Nullables Design Change
Somasegar reports on a major design change made to the Nullable data type in the CLR in “Nulls Not Missing Anymore” in which nullables have acquired special runtime status. For example, a Nullable is now boxed to a reference wrapper around the underlying type or a null reference if it has no value. This change restores the continuity between nullable value types and reference types.
To understand the change, it’s helpful to view the different alternative implementations.
Nullable Types as Typed Boxed Value Types
In C#, a value can be boxed, but the underlying value of the new heap object cannot be access without unboxing or modified at all except through interfaces or reflection. Without interfaces or reflection, boxed values are essentially immutable and opaque; no methods, fields or properties can be called.
In contrast, C++ does allow value types to be referenced directly on the heap and have their methods called. In managed C++, interior pointers could point to the underlying value of boxed object in a typed way. In C++/CLI, one simply holds a handle (int^) to the value type.
The initial proposal for C# to store nullable types on the heap as typed wrappers on the heap. In this case, the question mark syntax, (eg, int?) could be thought of as a managed pointer type. This proposal was shot down because of performance oncerns from customers according to Cyrus Blather.
Nullable Types as Generic Value Types
The actual implementation of nullable types used a generic struct Nullable<T> containing the underlying value plus a boolean to indicate null status. In C#, the null keyword acquired additional behavior when used with nullable types to check for and assign a “null” value.
The performance of this approach was close to that of nonnullable value types. However, since nullable types are not integrated into the runtime, the new language extensions broke down when nullable values were boxed or used from within generic methods.
Any good language designer could smell the stench of bad design and realize that this defect was likely to have major ramifications and additional design reviews in the future.
One reviewer “Dr. Pizza” criticized it in a C# developer’s blog:
How about get rid of the nullable types abomination and start over from scratch. How that abominable "feature" ever made it into the finished product is beyond me. It should have been shouted down as a retarded piece of idiocy right from the start. It's like they actively set out to avoid a consistent orthogonal design.
I started out vehemently angry with Nullable.
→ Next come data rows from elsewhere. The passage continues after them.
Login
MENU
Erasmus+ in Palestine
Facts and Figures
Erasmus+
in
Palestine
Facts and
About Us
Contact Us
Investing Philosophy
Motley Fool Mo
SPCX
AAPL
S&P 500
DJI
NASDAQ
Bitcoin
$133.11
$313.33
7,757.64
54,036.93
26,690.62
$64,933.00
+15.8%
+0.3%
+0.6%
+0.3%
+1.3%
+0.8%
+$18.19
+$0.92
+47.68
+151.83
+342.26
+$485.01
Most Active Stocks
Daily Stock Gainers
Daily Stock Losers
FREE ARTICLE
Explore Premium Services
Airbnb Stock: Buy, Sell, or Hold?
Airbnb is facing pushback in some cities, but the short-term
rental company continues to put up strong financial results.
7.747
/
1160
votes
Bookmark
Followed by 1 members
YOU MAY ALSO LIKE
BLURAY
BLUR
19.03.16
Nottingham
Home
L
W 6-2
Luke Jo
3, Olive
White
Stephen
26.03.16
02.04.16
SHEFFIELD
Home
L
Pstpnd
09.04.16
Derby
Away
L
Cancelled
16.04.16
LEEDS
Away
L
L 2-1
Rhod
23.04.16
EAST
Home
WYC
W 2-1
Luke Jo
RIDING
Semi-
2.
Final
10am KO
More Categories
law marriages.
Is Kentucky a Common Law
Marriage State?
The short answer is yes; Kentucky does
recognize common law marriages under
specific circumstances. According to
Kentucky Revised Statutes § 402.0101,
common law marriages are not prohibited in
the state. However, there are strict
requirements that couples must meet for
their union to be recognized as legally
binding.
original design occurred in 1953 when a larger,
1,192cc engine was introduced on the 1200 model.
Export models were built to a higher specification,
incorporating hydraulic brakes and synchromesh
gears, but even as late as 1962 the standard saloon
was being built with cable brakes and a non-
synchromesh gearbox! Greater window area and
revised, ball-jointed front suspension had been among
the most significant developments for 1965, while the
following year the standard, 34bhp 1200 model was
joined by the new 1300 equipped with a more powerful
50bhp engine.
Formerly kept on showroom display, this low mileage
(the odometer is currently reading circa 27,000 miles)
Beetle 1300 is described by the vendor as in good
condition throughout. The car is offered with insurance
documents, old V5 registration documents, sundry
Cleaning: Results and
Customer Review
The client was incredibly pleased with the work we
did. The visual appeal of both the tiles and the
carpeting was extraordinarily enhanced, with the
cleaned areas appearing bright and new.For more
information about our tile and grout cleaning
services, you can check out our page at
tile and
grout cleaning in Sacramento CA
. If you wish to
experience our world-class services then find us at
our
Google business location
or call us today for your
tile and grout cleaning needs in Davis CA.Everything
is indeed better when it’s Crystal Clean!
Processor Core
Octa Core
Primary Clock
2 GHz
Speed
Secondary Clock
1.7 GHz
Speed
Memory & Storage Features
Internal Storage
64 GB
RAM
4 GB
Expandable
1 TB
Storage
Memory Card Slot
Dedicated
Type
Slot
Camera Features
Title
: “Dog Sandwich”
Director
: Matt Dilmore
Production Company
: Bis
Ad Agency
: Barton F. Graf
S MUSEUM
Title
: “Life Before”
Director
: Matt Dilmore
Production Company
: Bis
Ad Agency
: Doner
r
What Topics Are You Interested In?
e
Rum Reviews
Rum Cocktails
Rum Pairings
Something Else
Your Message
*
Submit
Then i saw how people were using it and how it made thigns so much easier for people, and i'm much happier with how it's going to ship.
I also feel that it will integrate well with the future of C# and that having it in place now so that people can start using it in thier apps/systems is essential.
My own initial reaction to the news of nullable types was of concern. A negative gut response is usually bad sign. Great designs like iterators tend to be instantly recognizable.
Nullable types initially didn’t appear to add to the language and was best left to the framework. My concern eased when I read the spec and learned more about nullable support for operator lifting, coalescing, and ternary booleans. Coalescing works, for example, across both reference and nullable types. It also appeared to integrate naturally with sequences in COmega and constraints in Spec#—both potentially new features in future versions of C#.
However, the design flaws that quickly emerged left me second-guessing. Some of the enhancements like operator lifting are better handled by including more general support for all data types.
Nullable Types as Intrinsic Generic Value Type
The new implementation preserves more of the continuity of the first approach while retaining the performance of the second approach by special-casing the boxing and other operations.
There are still differences between the new approach and the “typed reference” approach.
- Nullable types are immutable.
- Nullable types exhibit value semantics, rather than than reference semantics. Values are always copied across function call boundaries.
- Methods, fields and properties of the underlying value in a nullable type cannot be called directly.
However, these problems are not serious, because it is easy to create a new generic reference type called Box<T> that takes a value type parameter, T, and removes these differences.
I applaud this design change and believe it to be superior to the first two approaches.